Okay, don't get me wrong. I like Stoicism. A version of the Roman Empire which embraced Stoicism as it's state doctrine would be interesting and something that I'd read a TL about. But that's not what this challenge is about.
The idea behind this is that some Roman philosopher pulls a Confucias and manages to codify the traditonal, disaparate rituals and beliefs of Roman society into a coherent philosophy/belief system. The challenge is to create a timeline where that happens and debate what it would be like.
That isn't really what Confucius himself did. Confucianism distinguished itself
against the other hundred schools of thought, and constantly fought against it's competitors. Neo-confucianism which came much later is when we see it start to embrace elements of the other religions, but still in an opositional context.
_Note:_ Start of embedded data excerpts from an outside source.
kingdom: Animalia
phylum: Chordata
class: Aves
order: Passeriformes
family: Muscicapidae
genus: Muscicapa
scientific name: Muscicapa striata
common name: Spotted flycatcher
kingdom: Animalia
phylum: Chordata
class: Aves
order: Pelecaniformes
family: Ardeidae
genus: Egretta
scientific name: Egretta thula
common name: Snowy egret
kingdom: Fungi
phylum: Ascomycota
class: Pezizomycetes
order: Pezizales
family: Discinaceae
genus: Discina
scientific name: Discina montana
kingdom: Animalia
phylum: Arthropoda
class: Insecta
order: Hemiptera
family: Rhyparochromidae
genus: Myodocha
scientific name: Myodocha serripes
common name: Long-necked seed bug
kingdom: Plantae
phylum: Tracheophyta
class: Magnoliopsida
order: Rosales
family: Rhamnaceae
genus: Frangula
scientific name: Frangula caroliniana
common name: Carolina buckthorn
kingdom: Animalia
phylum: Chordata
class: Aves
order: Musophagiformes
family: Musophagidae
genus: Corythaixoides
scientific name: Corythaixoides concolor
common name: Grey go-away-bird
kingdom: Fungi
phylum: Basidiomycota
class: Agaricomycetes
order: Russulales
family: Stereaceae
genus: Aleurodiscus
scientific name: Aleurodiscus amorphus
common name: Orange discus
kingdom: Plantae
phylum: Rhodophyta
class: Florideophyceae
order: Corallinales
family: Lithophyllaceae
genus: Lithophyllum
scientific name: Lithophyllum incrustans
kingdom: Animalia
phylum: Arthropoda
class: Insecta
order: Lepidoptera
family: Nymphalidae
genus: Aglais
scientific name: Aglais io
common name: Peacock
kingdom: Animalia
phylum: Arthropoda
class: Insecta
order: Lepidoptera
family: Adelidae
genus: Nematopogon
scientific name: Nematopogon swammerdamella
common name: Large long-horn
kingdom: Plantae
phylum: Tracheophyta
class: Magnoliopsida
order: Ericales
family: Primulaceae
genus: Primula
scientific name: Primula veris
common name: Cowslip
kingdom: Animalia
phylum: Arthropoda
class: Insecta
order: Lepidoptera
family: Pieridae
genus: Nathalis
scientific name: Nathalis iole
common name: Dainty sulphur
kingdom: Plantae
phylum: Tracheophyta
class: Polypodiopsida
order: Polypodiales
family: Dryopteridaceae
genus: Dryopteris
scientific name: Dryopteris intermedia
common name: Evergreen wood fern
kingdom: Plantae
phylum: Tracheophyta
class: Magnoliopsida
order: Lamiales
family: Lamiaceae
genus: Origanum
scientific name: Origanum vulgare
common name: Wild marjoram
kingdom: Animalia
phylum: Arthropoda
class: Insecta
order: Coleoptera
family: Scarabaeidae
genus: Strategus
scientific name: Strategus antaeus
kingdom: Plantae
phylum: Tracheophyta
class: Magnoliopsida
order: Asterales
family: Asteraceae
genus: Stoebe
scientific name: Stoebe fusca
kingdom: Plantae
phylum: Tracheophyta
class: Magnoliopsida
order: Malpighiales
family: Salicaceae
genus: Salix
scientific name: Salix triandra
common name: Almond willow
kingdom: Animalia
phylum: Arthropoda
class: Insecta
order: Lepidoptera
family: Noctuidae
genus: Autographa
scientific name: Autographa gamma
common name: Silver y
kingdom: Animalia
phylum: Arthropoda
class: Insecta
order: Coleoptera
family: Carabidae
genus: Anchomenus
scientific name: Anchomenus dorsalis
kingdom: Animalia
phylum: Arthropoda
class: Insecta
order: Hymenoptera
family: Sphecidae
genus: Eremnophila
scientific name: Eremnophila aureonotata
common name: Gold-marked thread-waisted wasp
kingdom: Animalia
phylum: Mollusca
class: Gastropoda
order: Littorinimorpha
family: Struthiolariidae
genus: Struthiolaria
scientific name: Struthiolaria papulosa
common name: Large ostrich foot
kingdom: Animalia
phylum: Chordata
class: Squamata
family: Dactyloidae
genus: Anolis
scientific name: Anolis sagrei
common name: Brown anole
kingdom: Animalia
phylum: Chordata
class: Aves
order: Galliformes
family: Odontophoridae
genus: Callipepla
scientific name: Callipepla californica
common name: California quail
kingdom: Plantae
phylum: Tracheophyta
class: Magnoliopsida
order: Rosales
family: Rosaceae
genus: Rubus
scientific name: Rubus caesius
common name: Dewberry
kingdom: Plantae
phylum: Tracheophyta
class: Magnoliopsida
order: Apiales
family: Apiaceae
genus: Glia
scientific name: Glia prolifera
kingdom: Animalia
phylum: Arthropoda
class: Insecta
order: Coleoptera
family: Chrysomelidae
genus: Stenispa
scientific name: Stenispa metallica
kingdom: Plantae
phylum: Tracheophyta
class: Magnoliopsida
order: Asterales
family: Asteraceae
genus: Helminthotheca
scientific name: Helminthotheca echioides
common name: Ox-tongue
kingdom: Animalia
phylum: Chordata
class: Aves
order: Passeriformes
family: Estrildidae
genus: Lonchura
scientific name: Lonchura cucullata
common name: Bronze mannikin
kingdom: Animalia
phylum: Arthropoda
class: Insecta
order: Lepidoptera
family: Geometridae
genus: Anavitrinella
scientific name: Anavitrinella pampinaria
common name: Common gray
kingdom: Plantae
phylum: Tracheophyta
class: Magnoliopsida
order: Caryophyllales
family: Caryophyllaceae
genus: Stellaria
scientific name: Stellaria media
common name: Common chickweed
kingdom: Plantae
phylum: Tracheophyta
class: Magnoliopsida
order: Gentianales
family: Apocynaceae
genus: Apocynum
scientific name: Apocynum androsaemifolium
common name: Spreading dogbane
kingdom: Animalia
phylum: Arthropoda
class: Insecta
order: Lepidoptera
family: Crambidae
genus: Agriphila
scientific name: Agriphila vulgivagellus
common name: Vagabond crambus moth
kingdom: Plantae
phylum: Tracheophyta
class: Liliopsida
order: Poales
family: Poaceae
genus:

Much of our texts on the various other philosophies of the hundred schools era come from Confucian texts rejecting them (often unfairly so). A good example would be Yangism, an egoist philosophy (which would make for an amazing chinese history) where we have one or two texts, the rest of our commentaries being statements along the lines that Yang Zhu would not lift a finger to save someone it it was a mild inconvenience to him (which is not true of the philosophy itself).
By the time Buddhism came along, the religion that Confucianism most adopted RE neoconfucianism, the term "naval gazers" was a slur which I beleive stuck to the modern day.
Now Stoicism, or at least aspects of it, could be part of this 'Roman Confucianism' since in all honesty Rome cribbed a while bunch of cultural stuff from Greece, especially Philosophy. But Stoicism itself wouldn't be the ethics system we're talking about,
My idea was more that confucianism wasn't that far away from developing into something like Confucianism. Looking at people like Seneca who, whilst one of the major figures of stoicism, felt it important to translate the Greek classics into Latin and wrote plays which celebrate Stoic virtue in a Roman context ("He who boasts of his ancestry praises the merits of another!").
What stood Confucianism apart was not just a worshipful attitude towards Chinese culture (which existed in Roman Stoicism), but a beleif in systematic learning through the beauracratic class (which did not exist, but I will get to this) and adoration of chinese classics. In the Confucian tradition, the veneration of the four books and five classics is significant, both in terms of popular philosophy and the ability to analyse that philosophy through texts. This attitude did exist in Stoicism but was never really codified as demonstrated by the Enchiridion in which Epicetus ends the book by referencing a wide variety of classics and philosophers.
In short, Stoicism to become the Roman Confucianism may just need official state support. If not directly to create a beauracratic class, perhaps some kind of mass education for Roman citizens which is Stoic based and perhaps the ability for the state to venerate individuals as Stoic sages alongside triumphs.